(Saved entries)
####

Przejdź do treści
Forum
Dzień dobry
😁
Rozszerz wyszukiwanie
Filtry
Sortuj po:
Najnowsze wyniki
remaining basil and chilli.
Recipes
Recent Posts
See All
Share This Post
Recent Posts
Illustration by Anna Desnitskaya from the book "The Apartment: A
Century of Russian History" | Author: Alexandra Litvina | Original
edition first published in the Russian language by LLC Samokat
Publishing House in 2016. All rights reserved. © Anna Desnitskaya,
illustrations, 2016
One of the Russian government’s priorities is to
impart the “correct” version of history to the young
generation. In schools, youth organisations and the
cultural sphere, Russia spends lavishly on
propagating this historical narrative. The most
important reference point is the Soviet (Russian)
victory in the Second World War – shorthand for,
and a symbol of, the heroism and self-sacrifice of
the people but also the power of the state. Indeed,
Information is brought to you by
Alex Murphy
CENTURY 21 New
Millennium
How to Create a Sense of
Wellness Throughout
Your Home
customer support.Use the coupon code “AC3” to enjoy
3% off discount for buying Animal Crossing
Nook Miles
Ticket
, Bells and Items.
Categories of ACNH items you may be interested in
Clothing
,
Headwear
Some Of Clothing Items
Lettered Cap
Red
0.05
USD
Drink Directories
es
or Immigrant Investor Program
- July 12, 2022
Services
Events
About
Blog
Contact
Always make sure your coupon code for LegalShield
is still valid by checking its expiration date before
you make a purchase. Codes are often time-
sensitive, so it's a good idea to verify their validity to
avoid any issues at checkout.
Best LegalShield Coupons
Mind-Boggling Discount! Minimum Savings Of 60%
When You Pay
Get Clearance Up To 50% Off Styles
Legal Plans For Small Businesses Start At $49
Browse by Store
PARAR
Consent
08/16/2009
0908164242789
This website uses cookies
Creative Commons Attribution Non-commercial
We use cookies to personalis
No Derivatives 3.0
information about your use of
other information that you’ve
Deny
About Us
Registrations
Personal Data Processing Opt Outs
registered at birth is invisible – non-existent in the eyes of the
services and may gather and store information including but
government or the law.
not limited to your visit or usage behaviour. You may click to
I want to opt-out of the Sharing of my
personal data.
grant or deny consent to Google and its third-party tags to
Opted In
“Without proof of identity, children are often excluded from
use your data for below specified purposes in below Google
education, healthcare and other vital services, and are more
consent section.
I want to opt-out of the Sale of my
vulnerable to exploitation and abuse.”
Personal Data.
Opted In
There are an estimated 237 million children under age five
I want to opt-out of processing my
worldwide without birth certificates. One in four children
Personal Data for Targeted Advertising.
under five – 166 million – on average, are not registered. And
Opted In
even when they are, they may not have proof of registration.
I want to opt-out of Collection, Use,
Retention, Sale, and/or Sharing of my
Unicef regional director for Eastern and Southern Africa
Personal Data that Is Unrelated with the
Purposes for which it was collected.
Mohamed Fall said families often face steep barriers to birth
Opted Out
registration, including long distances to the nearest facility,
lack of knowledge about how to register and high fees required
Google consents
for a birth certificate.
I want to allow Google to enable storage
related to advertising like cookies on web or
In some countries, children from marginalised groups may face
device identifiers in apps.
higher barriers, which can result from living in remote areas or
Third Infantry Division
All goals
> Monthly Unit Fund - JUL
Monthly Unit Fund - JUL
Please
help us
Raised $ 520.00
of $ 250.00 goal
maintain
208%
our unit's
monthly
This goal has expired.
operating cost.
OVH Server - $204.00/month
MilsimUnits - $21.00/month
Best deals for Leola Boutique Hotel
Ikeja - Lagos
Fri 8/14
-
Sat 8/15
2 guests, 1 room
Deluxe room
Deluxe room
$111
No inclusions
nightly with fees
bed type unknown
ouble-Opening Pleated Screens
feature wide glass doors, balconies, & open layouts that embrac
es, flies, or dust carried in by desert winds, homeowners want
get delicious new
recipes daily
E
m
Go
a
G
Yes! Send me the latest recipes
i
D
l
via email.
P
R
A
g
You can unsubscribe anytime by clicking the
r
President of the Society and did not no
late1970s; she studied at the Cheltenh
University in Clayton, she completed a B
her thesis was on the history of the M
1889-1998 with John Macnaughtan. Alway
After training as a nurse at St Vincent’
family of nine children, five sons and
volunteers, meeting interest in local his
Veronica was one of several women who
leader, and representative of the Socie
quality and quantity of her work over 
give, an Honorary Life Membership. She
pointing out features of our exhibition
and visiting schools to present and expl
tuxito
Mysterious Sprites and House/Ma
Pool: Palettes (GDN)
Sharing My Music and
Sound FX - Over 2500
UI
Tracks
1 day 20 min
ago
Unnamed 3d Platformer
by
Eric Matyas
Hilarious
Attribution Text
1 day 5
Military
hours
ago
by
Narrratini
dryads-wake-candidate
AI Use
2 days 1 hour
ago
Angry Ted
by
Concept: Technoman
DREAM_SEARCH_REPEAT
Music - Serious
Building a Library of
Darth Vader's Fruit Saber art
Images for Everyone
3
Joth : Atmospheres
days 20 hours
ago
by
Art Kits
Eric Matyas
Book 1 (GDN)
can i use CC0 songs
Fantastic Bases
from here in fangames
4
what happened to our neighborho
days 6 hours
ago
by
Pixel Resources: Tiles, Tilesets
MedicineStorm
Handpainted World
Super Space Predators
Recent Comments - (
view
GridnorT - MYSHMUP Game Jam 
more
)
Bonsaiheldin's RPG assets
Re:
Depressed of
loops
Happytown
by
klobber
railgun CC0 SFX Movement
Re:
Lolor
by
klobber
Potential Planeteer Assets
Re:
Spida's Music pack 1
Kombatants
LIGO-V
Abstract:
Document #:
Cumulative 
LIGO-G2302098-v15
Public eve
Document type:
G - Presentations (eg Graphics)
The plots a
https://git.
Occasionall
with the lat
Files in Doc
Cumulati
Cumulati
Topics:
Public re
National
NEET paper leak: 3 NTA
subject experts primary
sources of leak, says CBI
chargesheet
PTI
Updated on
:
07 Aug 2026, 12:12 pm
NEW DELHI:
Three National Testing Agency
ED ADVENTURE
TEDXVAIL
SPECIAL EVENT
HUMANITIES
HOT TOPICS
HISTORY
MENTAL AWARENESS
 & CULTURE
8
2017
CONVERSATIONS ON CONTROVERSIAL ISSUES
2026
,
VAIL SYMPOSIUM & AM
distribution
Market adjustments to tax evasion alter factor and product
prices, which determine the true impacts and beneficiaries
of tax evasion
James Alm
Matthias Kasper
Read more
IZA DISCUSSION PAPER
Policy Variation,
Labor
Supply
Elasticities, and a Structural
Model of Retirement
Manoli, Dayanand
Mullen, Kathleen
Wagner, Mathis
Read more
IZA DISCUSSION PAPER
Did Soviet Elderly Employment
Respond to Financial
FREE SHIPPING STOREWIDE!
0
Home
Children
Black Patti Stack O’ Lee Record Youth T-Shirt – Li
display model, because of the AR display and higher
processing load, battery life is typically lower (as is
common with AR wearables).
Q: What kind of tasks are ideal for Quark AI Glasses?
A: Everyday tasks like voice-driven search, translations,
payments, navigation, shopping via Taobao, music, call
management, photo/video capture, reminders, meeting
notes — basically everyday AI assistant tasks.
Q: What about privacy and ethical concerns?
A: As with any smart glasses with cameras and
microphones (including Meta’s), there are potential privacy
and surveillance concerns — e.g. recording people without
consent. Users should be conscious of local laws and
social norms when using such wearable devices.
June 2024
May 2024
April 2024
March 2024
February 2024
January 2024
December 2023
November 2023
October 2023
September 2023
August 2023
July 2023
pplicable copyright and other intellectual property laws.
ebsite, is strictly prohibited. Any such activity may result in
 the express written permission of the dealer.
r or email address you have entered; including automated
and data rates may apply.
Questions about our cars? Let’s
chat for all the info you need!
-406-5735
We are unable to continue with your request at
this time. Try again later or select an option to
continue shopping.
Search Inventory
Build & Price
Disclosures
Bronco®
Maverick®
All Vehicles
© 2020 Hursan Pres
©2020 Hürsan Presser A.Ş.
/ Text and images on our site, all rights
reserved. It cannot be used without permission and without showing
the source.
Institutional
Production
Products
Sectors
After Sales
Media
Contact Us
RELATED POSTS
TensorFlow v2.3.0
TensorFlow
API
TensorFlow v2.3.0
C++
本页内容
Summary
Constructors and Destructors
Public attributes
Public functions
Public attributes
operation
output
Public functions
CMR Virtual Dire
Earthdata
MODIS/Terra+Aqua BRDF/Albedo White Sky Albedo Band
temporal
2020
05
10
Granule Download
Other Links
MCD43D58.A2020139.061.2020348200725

####

_Requirement_: Set down verbatim only the lines between the start of the data above and the line with "Century of Russian", both boundaries included.

_Output_:
Przejdź do treści
Forum
Dzień dobry
😁
Rozszerz wyszukiwanie
Filtry
Sortuj po:
Najnowsze wyniki
remaining basil and chilli.
Recipes
Recent Posts
See All
Share This Post
Recent Posts
Illustration by Anna Desnitskaya from the book "The Apartment: A
Century of Russian History" | Author: Alexandra Litvina | Original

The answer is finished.